# Short task
Copy the lines below word for word, starting with the line that contains "name author: L." and continuing through the line that contains "name author: (Kunth) Davidse & Zuloaga".

#####

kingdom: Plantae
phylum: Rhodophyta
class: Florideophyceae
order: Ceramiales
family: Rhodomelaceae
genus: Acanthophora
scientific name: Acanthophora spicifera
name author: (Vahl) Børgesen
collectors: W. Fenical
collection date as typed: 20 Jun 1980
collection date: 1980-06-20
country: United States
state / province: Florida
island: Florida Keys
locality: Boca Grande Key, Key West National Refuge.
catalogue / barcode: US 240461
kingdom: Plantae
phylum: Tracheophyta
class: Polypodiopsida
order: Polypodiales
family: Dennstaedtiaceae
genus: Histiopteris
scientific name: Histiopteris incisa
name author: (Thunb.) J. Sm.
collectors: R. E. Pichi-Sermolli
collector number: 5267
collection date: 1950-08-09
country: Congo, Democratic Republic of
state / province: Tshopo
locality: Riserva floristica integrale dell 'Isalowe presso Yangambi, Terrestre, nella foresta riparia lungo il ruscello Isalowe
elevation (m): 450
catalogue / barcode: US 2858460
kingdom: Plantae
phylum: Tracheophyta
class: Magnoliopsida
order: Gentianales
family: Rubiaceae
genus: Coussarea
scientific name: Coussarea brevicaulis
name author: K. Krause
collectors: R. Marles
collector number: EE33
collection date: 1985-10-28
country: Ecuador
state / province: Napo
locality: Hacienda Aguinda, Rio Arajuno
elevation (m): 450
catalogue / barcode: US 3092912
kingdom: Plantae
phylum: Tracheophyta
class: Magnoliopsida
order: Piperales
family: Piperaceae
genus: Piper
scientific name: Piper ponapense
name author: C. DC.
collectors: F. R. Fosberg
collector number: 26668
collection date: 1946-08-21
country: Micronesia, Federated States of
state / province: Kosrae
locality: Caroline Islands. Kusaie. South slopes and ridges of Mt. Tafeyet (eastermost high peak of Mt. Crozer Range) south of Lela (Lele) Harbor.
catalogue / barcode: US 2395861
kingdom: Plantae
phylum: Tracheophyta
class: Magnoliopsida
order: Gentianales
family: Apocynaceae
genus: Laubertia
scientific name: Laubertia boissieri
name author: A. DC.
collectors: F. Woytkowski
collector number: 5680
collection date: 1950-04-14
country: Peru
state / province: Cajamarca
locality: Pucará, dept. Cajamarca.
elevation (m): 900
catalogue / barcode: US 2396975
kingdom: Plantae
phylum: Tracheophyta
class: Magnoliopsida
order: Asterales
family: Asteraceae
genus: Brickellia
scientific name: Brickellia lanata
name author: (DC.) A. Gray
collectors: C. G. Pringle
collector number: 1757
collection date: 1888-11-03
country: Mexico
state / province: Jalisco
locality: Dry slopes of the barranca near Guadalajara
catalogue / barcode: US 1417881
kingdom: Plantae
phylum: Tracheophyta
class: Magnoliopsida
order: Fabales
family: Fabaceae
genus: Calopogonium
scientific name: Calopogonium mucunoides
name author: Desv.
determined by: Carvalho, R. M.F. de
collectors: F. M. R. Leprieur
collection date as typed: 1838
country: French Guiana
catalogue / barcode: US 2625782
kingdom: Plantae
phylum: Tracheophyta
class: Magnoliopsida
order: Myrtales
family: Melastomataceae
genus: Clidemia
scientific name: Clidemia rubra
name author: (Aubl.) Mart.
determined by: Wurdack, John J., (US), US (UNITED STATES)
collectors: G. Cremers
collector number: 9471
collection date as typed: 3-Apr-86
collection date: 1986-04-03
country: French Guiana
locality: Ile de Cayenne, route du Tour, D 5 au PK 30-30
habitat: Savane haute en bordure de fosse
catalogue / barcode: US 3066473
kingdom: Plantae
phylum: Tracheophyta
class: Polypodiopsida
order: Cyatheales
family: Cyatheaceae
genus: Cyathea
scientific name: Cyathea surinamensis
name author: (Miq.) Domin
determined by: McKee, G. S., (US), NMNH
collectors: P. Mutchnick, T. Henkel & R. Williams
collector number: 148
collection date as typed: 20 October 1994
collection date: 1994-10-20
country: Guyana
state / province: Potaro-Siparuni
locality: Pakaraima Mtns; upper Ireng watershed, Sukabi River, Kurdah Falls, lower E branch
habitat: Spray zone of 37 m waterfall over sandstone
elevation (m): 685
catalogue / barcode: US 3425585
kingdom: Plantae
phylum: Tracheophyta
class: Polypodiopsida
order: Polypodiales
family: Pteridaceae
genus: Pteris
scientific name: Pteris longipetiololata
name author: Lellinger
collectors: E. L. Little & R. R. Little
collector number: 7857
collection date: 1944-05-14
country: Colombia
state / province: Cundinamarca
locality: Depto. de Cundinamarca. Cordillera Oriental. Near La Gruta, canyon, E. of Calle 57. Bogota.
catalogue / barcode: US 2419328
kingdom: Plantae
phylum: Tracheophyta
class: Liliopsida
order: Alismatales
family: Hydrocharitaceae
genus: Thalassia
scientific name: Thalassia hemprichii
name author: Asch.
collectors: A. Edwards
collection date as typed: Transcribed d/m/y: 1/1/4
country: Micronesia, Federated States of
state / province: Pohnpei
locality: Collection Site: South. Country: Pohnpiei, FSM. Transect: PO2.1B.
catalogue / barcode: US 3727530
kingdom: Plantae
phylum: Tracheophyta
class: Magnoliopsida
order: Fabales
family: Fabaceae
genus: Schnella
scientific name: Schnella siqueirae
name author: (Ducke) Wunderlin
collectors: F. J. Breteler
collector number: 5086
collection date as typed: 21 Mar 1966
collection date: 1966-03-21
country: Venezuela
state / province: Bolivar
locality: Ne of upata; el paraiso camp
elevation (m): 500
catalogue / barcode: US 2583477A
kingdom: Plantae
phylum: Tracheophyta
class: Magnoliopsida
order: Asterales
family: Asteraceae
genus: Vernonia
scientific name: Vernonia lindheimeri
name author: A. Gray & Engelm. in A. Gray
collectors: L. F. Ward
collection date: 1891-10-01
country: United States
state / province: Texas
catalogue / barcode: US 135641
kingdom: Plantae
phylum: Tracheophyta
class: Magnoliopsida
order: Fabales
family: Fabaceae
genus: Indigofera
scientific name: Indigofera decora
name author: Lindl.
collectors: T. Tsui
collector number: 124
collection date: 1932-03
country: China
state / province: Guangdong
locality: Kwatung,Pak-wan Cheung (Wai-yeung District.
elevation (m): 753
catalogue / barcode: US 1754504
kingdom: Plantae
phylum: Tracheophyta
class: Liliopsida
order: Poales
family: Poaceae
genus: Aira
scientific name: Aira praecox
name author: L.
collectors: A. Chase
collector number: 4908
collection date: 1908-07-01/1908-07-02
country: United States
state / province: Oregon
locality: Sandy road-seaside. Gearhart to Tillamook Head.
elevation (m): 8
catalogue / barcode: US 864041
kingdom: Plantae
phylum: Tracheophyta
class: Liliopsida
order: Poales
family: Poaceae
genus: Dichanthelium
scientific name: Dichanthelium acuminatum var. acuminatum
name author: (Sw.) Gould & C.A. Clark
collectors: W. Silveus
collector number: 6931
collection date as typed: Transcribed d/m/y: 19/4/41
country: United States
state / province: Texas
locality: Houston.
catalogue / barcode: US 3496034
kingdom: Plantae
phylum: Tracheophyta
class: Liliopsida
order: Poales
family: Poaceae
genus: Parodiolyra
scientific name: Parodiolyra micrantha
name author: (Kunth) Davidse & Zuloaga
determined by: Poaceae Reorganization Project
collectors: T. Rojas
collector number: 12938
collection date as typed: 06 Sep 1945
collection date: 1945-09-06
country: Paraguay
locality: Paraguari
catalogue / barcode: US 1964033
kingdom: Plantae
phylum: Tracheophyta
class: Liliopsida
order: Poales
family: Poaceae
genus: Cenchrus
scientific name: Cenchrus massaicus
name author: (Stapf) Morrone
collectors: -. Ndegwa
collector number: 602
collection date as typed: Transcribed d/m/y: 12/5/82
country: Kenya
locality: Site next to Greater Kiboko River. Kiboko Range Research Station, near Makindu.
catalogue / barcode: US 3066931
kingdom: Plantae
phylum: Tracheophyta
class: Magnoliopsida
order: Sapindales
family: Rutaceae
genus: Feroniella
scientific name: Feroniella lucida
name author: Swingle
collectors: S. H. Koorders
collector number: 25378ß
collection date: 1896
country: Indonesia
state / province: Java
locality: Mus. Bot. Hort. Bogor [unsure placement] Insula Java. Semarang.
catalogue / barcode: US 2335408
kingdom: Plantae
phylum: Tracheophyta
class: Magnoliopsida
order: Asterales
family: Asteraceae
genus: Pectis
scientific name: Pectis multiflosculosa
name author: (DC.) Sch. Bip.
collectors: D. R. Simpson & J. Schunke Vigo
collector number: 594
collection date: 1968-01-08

#####

# Written response
name author: L.
collectors: A. Chase
collector number: 4908
collection date: 1908-07-01/1908-07-02
country: United States
state / province: Oregon
locality: Sandy road-seaside. Gearhart to Tillamook Head.
elevation (m): 8
catalogue / barcode: US 864041
kingdom: Plantae
phylum: Tracheophyta
class: Liliopsida
order: Poales
family: Poaceae
genus: Dichanthelium
scientific name: Dichanthelium acuminatum var. acuminatum
name author: (Sw.) Gould & C.A. Clark
collectors: W. Silveus
collector number: 6931
collection date as typed: Transcribed d/m/y: 19/4/41
country: United States
state / province: Texas
locality: Houston.
catalogue / barcode: US 3496034
kingdom: Plantae
phylum: Tracheophyta
class: Liliopsida
order: Poales
family: Poaceae
genus: Parodiolyra
scientific name: Parodiolyra micrantha
name author: (Kunth) Davidse & Zuloaga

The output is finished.